**Problem requirements:**
Look through the entries for the string "CORP" and copy every line where it shows up.

------------------------------------------------------------

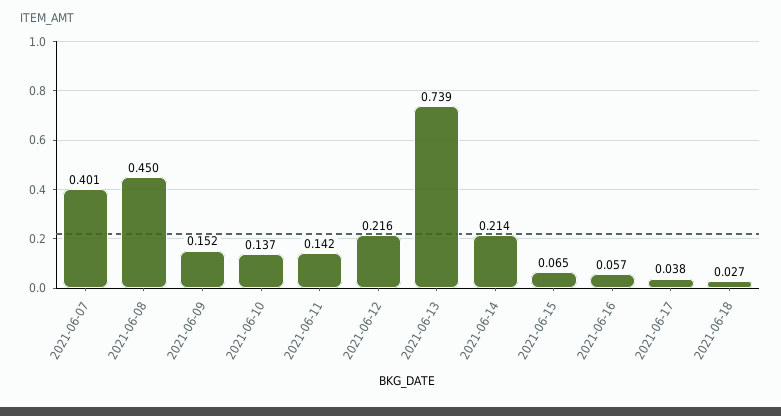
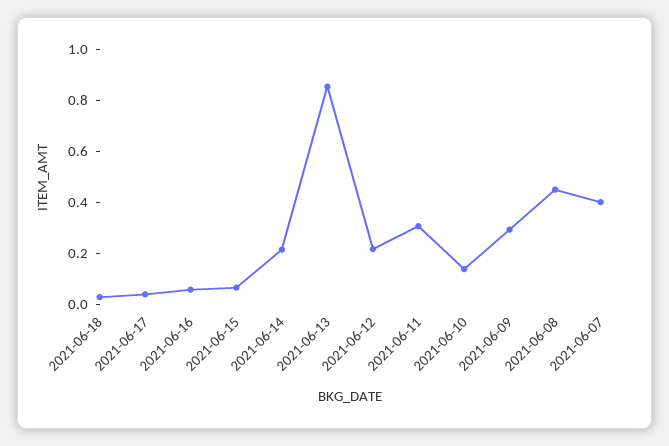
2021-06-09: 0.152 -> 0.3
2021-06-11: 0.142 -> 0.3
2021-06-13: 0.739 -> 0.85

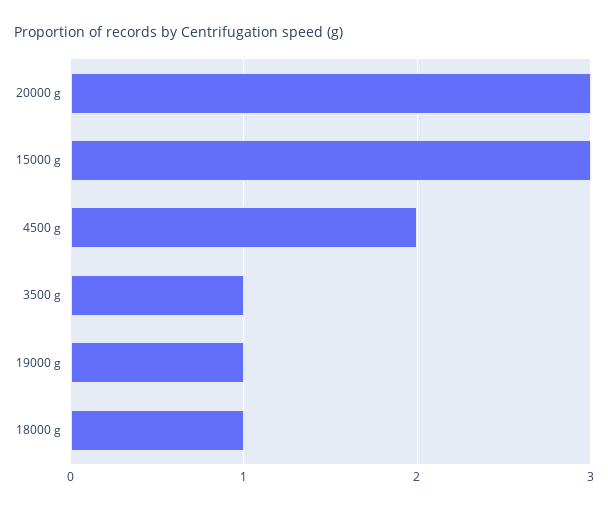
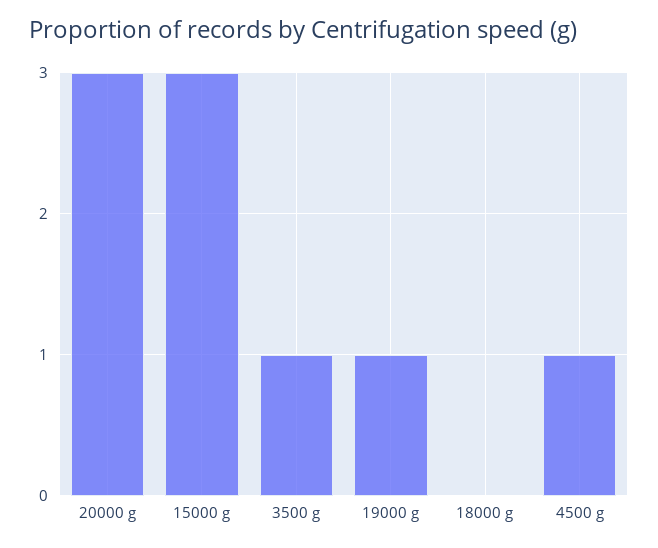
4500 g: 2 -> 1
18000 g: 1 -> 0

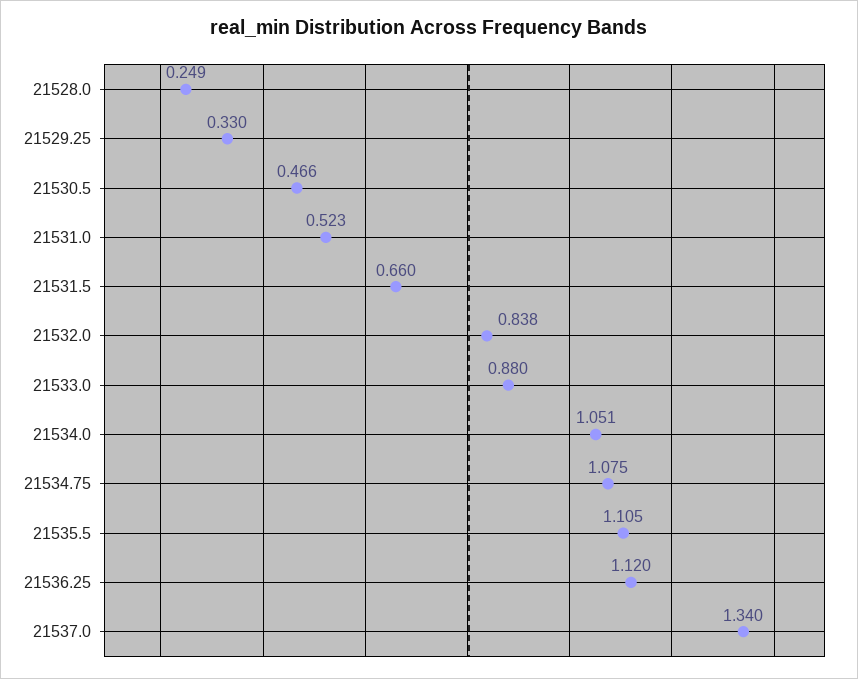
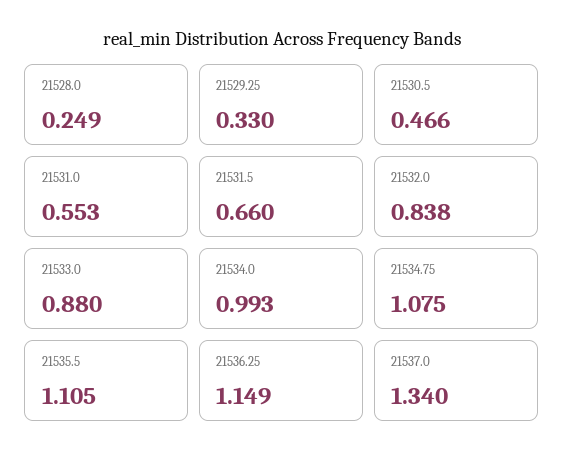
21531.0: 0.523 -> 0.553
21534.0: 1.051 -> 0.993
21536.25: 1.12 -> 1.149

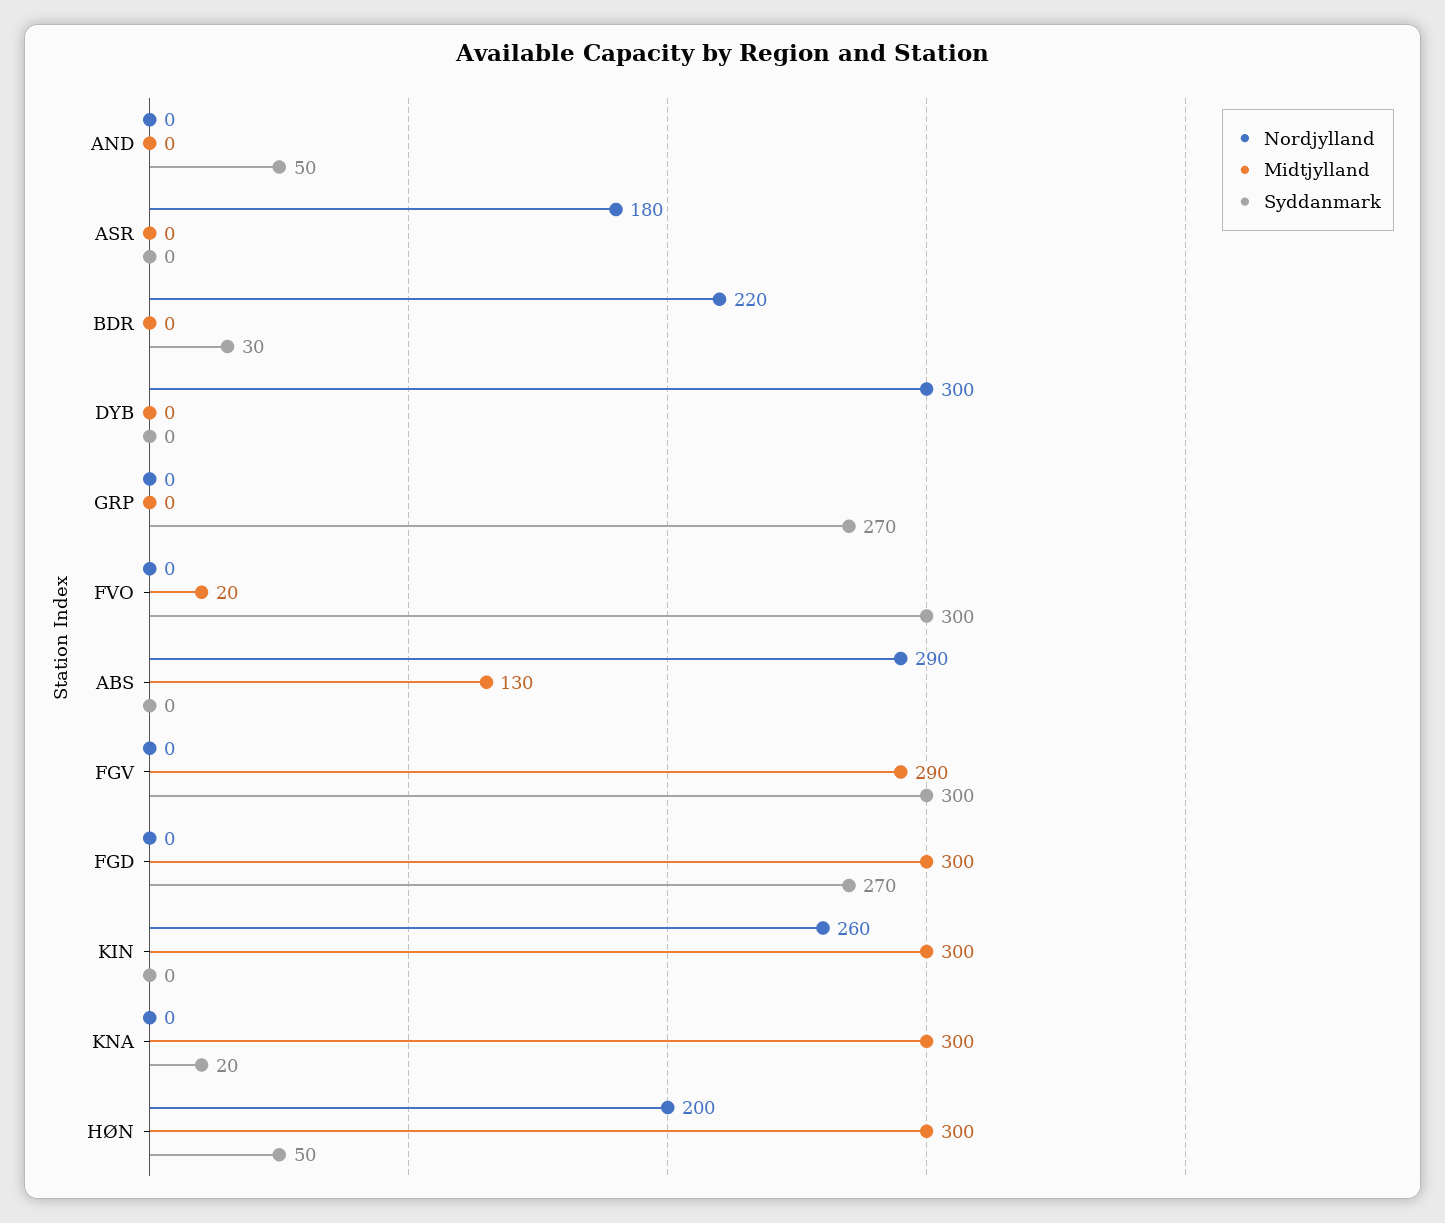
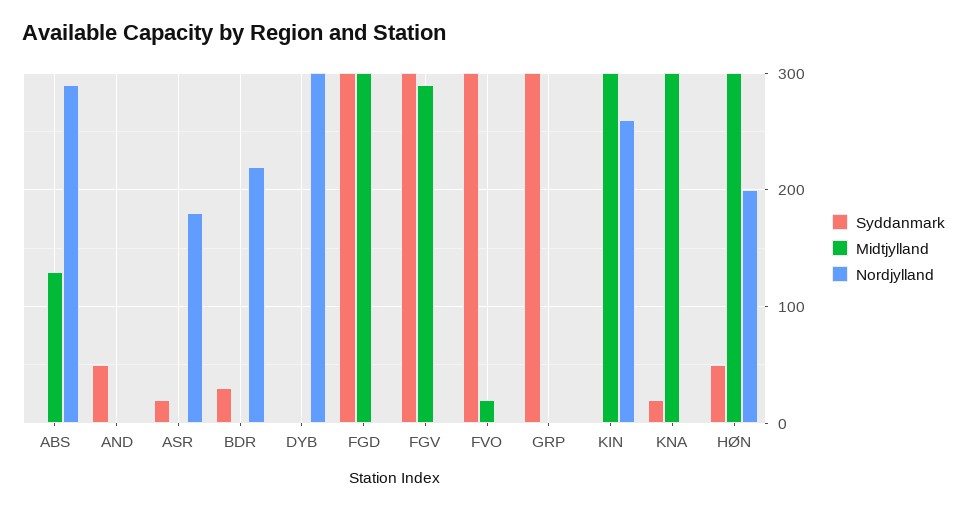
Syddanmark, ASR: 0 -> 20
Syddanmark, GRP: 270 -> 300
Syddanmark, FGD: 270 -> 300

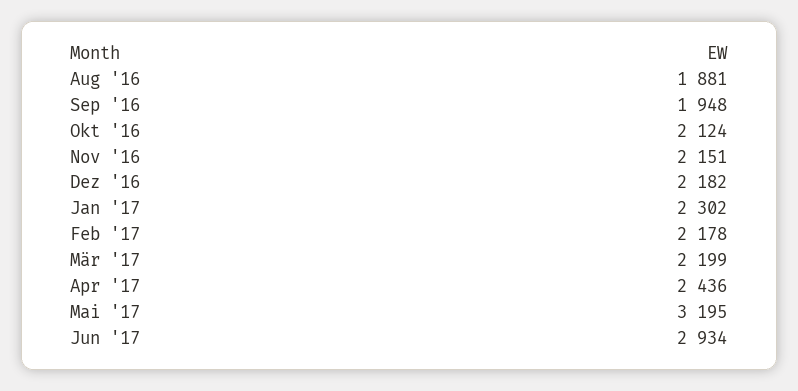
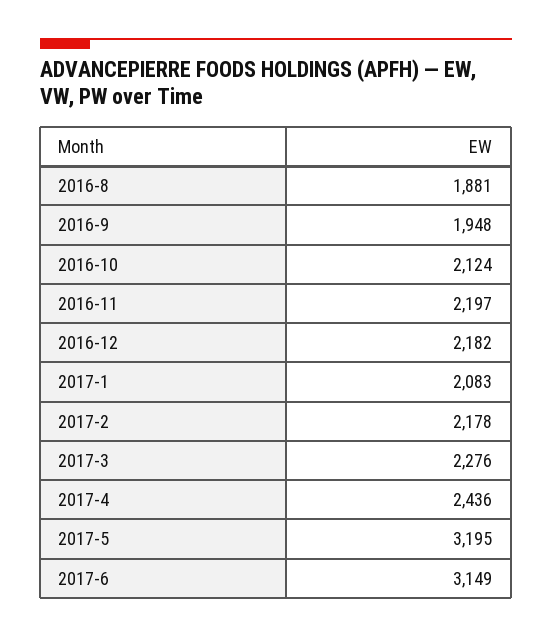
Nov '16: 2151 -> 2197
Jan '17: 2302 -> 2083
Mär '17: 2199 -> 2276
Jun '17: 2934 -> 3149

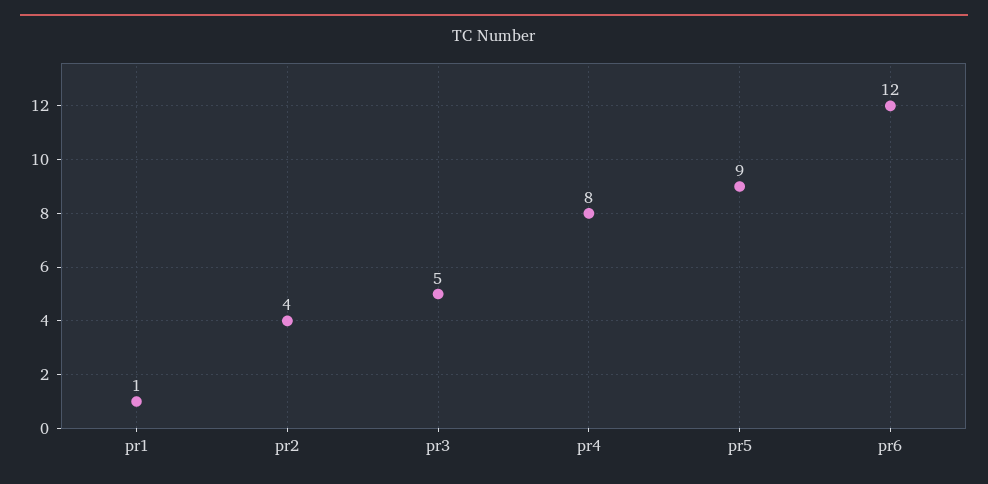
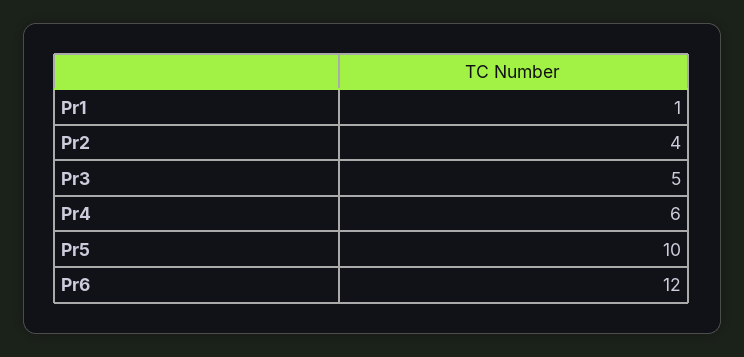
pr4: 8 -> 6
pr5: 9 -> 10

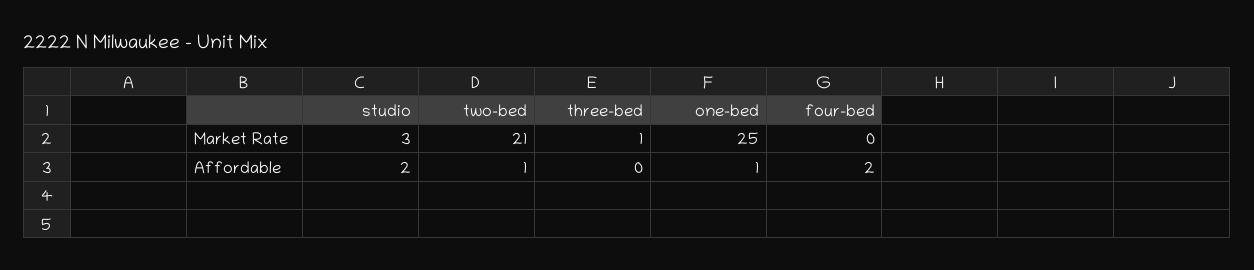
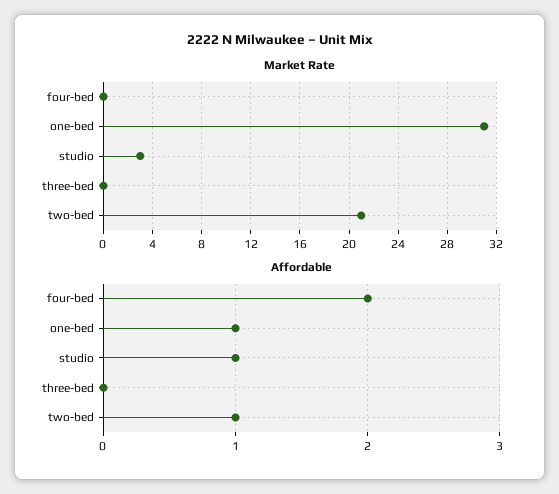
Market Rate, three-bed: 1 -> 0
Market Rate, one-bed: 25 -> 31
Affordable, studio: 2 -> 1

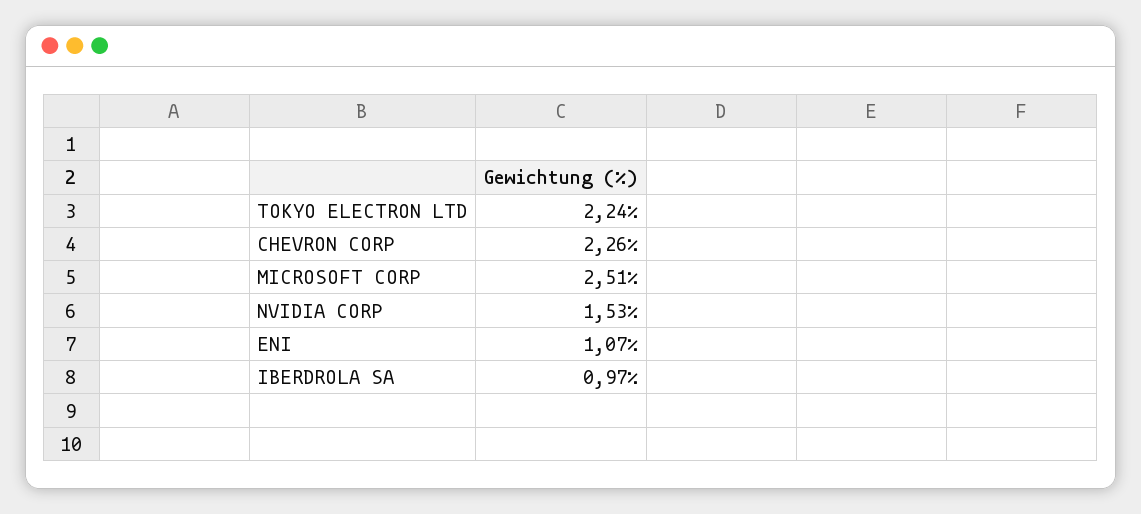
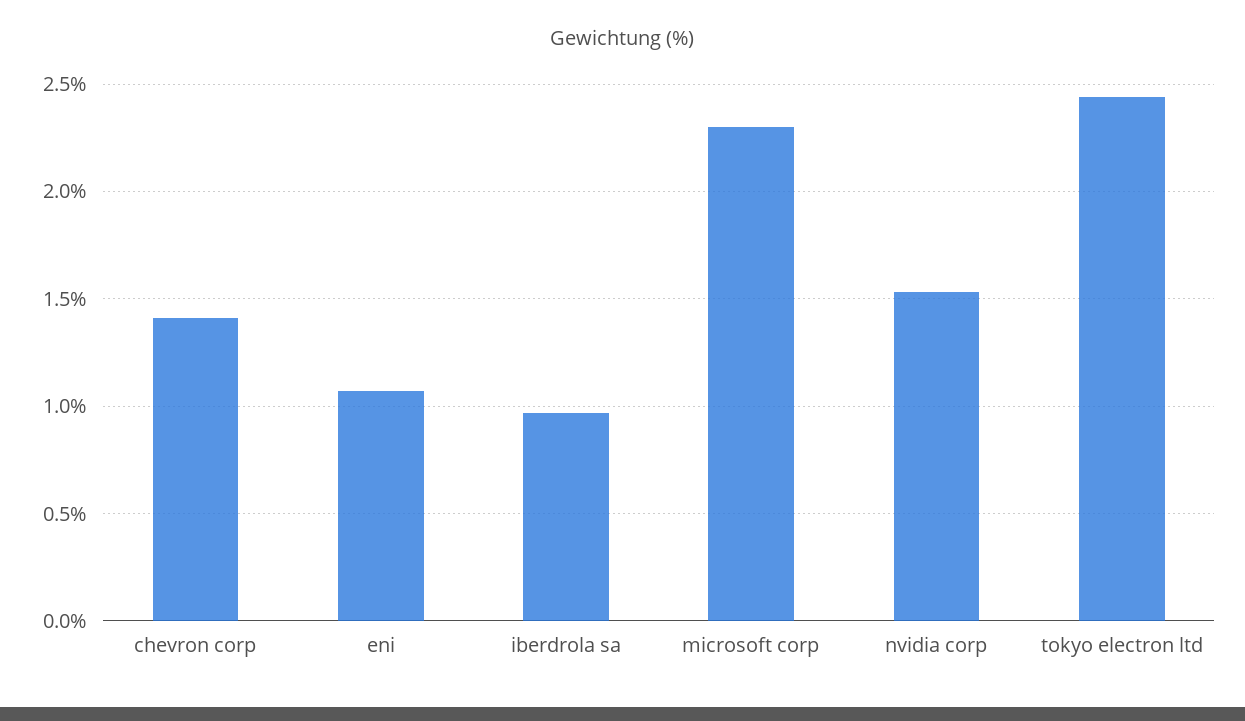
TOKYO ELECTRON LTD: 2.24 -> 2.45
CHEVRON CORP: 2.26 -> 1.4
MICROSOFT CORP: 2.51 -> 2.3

------------------------------------------------------------

**Solved problem:**
CHEVRON CORP: 2.26 -> 1.4
MICROSOFT CORP: 2.51 -> 2.3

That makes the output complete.